→ Provided text
I believe any married person will tell you that maintaing your own identity is one of the hardships of marriage. One of the best ways to do this, I've found, is by having your own tube of toothpaste! Why? Well, for many married people, that "list of annoyances" concerning their spouse contains something to do with toothpaste.
It's either the kind of toothpaste (gel or actual paste), the flavor of toothpaste (cinnamon, mint or neither), the ability of the toothpaste (whitening, total mouth upkeep, or basic stuff) and the size of the toothpaste. I don't like running out of things, usually because I'm usually always the one running to store to pick them up. (Although lately, my man's been very good at going with me, thanks babe!) I don't like running out of anything really, I think it's because I was partly raised by my grandmother who grew up in the depression and stock piled everything in our house. To this day, I try and keep a running stock of things we have the things we need. So, in all reality, I usually have an extra tube of toothpaste beneath one of our bathroom cabinets. So the size of the toothpaste in my house isn't really an issue.
What is an issue is the location of the toothpaste and the condition in which the tube itself is in. (This is actually how we came to separate tubes of toothpaste.) This is the number one toothpaste complaint for most couples. Where did you put it, and how come it doesn't work right?. There's the toothpaste stain left in the sink (which I think we all dislike), there's the scrunched up mangled tube of toothpaste that you can never actually get the toothpaste out of. And then there's the empty tube of toothpaste when you're running late for something and need it really bad. Realistically, we do not need toothpaste. Baking soda and water suffice just fine. I learned this once on a Girl Scout camping trip.
But, there is not a couple I know of that hasn't experienced "toothpaste" issues. I wonder why that is? It is such a little everyday fact of life. And yet, toothpaste inevitably comes up on every list of "what annoys you most about your spouse?" I am lucky, I have a husband who really doesn't care what kind of toothpaste he uses--for the most part.

→ Dataset excerpts
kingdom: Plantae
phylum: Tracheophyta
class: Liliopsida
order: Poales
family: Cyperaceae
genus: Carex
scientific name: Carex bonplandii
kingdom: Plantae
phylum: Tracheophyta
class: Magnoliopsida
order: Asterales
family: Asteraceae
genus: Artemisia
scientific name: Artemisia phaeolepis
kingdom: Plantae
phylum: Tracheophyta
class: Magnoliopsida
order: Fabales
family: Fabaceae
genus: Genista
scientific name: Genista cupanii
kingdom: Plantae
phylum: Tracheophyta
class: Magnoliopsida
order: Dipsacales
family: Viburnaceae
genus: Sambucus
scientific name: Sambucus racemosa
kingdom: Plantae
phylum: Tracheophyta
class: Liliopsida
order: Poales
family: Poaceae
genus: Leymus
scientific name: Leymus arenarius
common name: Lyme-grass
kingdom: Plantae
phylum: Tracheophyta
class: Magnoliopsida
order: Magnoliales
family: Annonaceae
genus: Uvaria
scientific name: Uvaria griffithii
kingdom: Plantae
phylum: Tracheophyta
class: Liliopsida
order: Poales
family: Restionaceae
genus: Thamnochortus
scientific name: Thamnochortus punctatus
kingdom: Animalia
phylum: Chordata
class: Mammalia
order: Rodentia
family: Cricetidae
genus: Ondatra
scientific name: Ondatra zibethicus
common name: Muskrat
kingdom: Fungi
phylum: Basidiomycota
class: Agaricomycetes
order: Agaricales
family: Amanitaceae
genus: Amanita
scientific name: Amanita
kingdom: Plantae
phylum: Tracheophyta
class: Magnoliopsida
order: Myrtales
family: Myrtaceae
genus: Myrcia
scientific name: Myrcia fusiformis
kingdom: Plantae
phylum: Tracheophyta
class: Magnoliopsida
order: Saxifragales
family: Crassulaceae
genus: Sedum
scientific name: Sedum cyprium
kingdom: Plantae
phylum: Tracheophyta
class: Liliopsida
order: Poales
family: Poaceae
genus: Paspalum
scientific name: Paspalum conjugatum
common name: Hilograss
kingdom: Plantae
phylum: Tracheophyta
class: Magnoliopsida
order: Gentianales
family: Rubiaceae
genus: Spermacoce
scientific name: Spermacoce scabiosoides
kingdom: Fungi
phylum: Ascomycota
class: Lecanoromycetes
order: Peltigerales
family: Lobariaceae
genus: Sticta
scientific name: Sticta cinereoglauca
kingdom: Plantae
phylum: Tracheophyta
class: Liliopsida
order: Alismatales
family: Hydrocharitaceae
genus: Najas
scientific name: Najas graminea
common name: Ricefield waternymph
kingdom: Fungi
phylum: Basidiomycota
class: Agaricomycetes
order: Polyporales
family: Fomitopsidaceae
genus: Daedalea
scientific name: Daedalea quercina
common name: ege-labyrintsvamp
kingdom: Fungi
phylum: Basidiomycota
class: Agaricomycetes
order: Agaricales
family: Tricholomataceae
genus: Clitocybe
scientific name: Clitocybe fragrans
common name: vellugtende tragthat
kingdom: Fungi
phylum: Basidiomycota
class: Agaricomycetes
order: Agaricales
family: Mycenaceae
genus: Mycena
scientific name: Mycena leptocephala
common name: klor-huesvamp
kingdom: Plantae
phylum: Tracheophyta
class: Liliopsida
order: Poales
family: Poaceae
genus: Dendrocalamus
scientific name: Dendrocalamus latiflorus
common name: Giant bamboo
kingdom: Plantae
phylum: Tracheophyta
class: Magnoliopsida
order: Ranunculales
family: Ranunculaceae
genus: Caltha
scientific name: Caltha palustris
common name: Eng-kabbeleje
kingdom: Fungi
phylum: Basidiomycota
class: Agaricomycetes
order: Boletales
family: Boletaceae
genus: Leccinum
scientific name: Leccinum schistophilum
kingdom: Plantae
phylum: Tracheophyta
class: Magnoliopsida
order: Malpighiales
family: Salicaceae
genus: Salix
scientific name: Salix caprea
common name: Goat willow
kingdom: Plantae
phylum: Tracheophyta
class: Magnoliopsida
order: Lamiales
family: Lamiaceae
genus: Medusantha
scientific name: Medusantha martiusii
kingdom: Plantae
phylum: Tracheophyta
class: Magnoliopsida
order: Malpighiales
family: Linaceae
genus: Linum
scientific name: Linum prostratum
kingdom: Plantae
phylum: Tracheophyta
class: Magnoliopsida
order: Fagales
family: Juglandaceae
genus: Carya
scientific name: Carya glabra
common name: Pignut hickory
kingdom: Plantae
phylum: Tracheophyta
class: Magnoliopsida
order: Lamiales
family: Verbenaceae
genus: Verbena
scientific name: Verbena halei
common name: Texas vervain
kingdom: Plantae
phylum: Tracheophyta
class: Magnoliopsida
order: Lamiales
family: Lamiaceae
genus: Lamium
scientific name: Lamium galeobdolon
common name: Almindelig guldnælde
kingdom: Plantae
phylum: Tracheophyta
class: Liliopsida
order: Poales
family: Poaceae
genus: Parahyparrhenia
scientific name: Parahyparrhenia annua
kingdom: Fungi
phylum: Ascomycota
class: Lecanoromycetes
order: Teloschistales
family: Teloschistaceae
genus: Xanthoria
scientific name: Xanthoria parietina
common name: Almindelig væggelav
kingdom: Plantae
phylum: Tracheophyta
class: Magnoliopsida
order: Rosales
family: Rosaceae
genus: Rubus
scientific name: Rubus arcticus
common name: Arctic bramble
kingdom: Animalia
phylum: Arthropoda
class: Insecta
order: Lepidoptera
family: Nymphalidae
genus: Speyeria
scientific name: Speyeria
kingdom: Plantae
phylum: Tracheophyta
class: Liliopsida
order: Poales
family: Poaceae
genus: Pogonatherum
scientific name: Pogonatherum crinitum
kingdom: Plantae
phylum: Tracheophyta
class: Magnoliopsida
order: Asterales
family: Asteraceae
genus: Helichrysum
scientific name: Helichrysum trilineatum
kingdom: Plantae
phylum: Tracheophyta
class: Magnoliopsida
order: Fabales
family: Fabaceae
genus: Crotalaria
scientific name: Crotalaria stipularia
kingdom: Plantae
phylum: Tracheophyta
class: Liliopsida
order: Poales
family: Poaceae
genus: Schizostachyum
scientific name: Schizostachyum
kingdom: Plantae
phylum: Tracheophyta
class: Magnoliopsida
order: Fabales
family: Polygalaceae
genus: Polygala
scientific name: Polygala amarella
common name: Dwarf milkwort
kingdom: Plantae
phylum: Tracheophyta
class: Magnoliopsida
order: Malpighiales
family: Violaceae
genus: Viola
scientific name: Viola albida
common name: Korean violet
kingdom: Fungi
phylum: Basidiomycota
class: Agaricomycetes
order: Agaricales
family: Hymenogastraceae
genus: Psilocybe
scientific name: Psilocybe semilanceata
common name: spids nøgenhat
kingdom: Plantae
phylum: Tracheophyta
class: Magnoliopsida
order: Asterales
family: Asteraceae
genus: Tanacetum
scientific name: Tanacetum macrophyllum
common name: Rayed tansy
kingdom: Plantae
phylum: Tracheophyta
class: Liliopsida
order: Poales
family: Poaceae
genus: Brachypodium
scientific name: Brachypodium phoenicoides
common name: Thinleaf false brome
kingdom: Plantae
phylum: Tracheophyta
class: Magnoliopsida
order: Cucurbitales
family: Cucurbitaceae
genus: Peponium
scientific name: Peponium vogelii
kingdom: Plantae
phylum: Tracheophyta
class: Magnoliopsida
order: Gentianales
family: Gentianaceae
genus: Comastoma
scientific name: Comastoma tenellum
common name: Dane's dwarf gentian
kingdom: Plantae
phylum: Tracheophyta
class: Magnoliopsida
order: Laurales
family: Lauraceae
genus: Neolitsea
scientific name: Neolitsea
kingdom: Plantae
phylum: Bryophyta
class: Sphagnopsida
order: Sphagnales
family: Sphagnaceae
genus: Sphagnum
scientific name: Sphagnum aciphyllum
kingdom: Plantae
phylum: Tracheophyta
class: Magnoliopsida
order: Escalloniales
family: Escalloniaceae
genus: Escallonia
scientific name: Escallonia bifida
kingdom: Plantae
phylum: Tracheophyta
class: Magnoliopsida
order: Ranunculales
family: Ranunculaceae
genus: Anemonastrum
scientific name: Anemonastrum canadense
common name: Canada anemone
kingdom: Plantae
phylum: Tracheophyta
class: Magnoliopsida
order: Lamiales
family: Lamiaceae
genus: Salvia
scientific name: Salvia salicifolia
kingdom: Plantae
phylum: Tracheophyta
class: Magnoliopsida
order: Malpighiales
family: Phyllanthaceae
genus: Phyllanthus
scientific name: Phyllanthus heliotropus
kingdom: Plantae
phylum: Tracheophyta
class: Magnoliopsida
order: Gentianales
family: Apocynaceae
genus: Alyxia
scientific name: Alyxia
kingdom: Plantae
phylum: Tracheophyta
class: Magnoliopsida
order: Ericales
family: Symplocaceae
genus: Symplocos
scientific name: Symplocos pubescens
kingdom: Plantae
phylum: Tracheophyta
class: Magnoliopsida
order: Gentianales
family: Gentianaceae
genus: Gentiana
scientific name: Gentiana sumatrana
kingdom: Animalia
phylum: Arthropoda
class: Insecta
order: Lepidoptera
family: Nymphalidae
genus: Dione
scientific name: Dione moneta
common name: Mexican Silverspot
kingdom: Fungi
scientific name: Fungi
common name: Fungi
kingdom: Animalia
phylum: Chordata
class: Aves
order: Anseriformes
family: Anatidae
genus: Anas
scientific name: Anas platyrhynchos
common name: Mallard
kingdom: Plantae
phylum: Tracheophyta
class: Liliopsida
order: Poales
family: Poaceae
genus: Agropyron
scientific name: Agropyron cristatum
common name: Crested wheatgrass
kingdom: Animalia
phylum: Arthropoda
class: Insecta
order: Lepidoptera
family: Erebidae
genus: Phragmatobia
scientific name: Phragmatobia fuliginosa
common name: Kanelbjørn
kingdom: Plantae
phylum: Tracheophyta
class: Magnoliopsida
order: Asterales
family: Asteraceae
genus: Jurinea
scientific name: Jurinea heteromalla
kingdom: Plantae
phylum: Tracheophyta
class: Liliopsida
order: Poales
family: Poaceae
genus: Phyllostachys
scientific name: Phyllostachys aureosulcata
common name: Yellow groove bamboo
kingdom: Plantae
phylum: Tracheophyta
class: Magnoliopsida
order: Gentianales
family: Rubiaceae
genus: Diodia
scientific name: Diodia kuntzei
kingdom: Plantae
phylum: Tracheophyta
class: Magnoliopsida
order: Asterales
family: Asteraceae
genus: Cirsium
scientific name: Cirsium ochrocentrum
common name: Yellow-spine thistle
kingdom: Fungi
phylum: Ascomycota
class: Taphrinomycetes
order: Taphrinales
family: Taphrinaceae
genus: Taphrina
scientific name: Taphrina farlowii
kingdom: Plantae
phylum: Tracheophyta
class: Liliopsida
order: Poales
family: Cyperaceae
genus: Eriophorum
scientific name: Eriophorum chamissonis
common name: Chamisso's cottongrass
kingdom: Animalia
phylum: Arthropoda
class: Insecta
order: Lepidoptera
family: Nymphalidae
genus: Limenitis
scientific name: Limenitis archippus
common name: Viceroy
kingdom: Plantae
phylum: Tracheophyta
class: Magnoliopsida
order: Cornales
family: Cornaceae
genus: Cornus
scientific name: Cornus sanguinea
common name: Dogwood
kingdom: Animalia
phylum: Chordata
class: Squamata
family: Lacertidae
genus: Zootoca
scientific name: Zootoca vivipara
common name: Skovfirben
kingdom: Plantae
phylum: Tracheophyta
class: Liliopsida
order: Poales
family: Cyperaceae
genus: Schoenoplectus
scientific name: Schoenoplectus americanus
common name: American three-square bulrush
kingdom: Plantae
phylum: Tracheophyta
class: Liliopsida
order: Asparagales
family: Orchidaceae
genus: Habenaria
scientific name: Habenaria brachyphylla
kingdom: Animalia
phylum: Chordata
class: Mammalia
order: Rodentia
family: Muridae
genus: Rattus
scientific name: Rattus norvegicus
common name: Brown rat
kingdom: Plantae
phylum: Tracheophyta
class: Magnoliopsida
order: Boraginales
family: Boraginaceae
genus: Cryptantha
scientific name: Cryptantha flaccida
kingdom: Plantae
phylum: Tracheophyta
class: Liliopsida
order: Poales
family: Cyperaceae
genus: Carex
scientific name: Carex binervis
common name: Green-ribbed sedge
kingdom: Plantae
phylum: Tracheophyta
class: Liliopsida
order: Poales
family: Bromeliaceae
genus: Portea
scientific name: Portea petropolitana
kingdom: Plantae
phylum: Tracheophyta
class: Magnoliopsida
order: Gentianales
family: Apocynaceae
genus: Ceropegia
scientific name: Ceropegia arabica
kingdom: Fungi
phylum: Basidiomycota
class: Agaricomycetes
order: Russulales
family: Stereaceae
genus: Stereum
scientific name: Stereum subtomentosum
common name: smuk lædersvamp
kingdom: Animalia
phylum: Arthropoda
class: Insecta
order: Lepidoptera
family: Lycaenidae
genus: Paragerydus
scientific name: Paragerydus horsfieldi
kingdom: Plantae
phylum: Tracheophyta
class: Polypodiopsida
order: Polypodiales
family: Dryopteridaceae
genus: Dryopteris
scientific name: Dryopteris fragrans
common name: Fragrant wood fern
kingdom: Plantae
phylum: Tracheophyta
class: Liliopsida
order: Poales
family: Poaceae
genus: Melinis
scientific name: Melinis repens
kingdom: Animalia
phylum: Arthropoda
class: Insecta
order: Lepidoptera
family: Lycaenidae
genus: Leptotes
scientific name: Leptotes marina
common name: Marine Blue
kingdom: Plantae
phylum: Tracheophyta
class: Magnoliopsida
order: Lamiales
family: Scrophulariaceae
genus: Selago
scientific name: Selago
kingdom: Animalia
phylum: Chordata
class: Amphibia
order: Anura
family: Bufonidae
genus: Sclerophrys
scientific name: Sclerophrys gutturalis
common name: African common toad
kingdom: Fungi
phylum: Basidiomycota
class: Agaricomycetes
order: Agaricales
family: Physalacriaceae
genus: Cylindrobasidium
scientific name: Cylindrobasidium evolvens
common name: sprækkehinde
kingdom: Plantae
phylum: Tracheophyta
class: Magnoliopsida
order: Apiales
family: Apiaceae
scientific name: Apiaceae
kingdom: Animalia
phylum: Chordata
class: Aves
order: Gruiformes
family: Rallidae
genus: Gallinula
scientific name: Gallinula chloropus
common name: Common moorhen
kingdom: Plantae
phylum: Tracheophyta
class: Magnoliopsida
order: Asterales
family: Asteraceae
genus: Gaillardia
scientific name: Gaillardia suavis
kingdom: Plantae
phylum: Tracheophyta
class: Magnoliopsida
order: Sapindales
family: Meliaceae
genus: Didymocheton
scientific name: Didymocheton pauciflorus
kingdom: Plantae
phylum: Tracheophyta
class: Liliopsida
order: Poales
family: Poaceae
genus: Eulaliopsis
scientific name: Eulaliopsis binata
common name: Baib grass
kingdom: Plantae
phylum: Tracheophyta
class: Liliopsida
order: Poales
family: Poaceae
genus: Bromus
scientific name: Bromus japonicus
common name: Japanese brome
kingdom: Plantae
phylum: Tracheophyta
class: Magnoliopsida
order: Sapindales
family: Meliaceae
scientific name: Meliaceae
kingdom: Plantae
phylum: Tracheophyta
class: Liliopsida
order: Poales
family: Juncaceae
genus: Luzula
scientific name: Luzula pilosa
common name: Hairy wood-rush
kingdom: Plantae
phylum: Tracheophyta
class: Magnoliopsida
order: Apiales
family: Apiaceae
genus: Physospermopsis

→ Challenges
[A] According to the toothpaste post, what mixture suffices in place of toothpaste?
[B] For each statement, answer yes or no based on the toothpaste post, and quote the words that decide it.
(i) The writer usually keeps an extra tube of toothpaste beneath a bathroom cabinet.
(ii) The size of the toothpaste is a real issue in the writer's house.
(iii) The writer was partly raised by a grandmother who grew up in the depression.
[C] Reproduce the toothpaste post verbatim, starting with "What is an issue" and going on through "Scout camping trip.".

→ Solutions to the tasks
[A] Baking soda and water.

[B]
(i) Yes: "I usually have an extra tube of toothpaste beneath one of our bathroom cabinets."
(ii) No: "So the size of the toothpaste in my house isn't really an issue."
(iii) Yes: "I was partly raised by my grandmother who grew up in the depression"

[C]
What is an issue is the location of the toothpaste and the condition in which the tube itself is in. (This is actually how we came to separate tubes of toothpaste.) This is the number one toothpaste complaint for most couples. Where did you put it, and how come it doesn't work right?. There's the toothpaste stain left in the sink (which I think we all dislike), there's the scrunched up mangled tube of toothpaste that you can never actually get the toothpaste out of. And then there's the empty tube of toothpaste when you're running late for something and need it really bad. Realistically, we do not need toothpaste. Baking soda and water suffice just fine. I learned this once on a Girl Scout camping trip.